The question of whether an AI machine can be named as an inventor of a patent has reached the end of the road before the courts in Australia.

The Australian High Court dismissed an application from Dr Stephen Thaler for special leave to appeal the decision of the Full Federal Court, which ruled earlier this year that only natural persons such as a business or individual can be an inventor under Australian patent law.

Sarah Taylor, intellectual property expert at Pinsent Masons, said: “Australia is the first jurisdiction where a final, non-appealable decision has been issued by the courts. This means that unless a similar issue comes before the courts in Australia again, it is down to the Australian parliament to enact reforms to patent laws to accommodate AI machines as inventors.”
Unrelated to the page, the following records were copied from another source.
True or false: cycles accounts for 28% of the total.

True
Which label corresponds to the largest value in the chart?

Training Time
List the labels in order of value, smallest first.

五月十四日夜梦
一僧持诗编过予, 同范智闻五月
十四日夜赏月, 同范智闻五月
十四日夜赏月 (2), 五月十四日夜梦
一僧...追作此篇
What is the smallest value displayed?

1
The landmark case arose after Dr Thaler, a US-based scientist and technologist, filed an application for an Australian patent that nominated the DABUS AI as the inventor. When the commissioner of patents deemed the application lapsed because Dr Thaler had not nominated a human inventor, he appealed to the Federal Court for judicial review of the decision.

The primary judge found that an inventor under the Australian Patents Act and Australian Patents Regulations could be an AI machine and ordered the decision by the commissioner of patents to be set aside. But when the commissioner appealed to the Full Federal Court, it held that only a natural person – such as a business or individual – can be an inventor under Australian law.
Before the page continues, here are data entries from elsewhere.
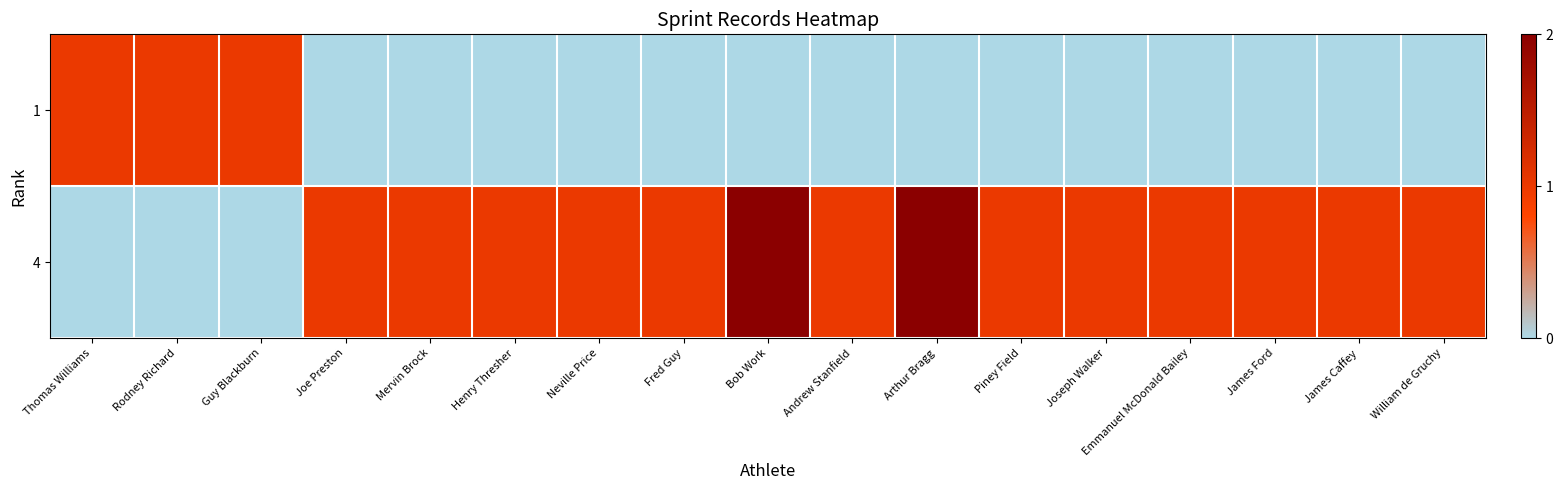

Rank the series by their maximum value, from highest to lowest.

4, 1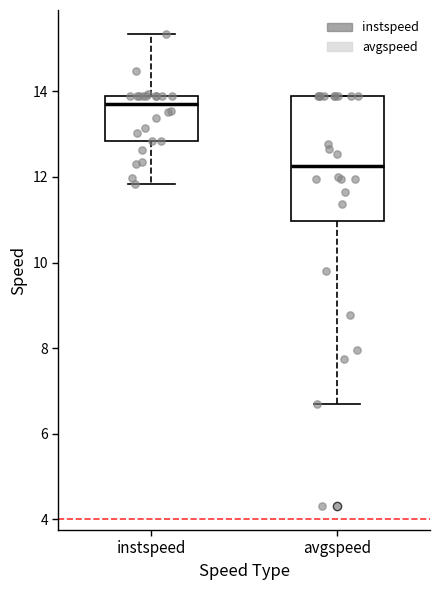

Comparing the boxes themselves (not the whiskers), which one is the tallest?

avgspeed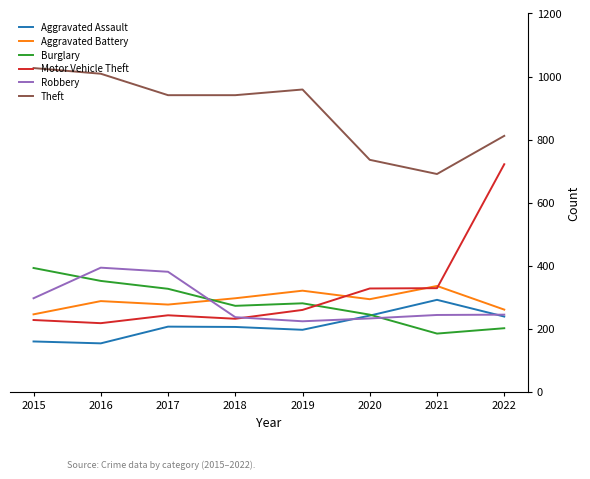

What is the sum of all Theft values?

7116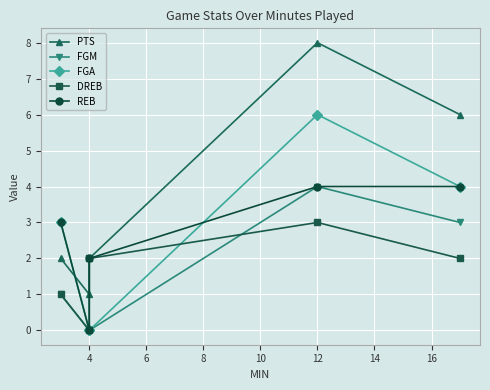

The FGM series shows 2 at 4. True or false?

False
The Federal Court found that “the statutory language, structure and history of the Patents Act, and the policy objectives underlying the legislative scheme” meant that it is only possible for a natural person to be named as an inventor within the statutory regime. It ruled that AI systems cannot be listed as inventors on patent applications in Australia and Dr Thaler’s Australian patent application could not proceed to grant.

Dr Thaler subsequently made an application for special leave to appeal the Full Federal Court’s decision to the High Court of Australia. At the hearing, counsel for Dr Thaler argued that the case turned on the meaning of the word ‘inventor’, which is not defined in the Australian Patents Act. Dr Thaler argued that, properly construed, Section 15 of the Patents Act does not require that the inventor to be a natural person. But the High Court rejected the application for permission to appeal, ruling that it “is not the appropriate vehicle to consider the questions of principle sought to be agitated by the applicant.”

Anna Harley of Pinsent Masons said: “This element of the High Court’s ruling suggests that the issue of inventorship of computer-generated inventions or AI could still be revisited by the Australian courts in the future. The tenet of Thaler’s argument, that patent law allows DABUS to be the named inventor on a patent application and for him to benefit from the patents granted, has been litigated before around the world and litigation is ongoing in a number of jurisdictions.”

Meanwhile, the UK Supreme Court has scheduled a hearing for Dr Thaler’s appeal in the UK instalment of the litigation on 2 March 2023. Mark Marfé of Pinsent Masons said: “It remains to be seen how the UK Supreme Court will resolve the split decision of the Court of Appeal and what guidance the Court will provide for patentees of computer generated or AI inventions in the future.”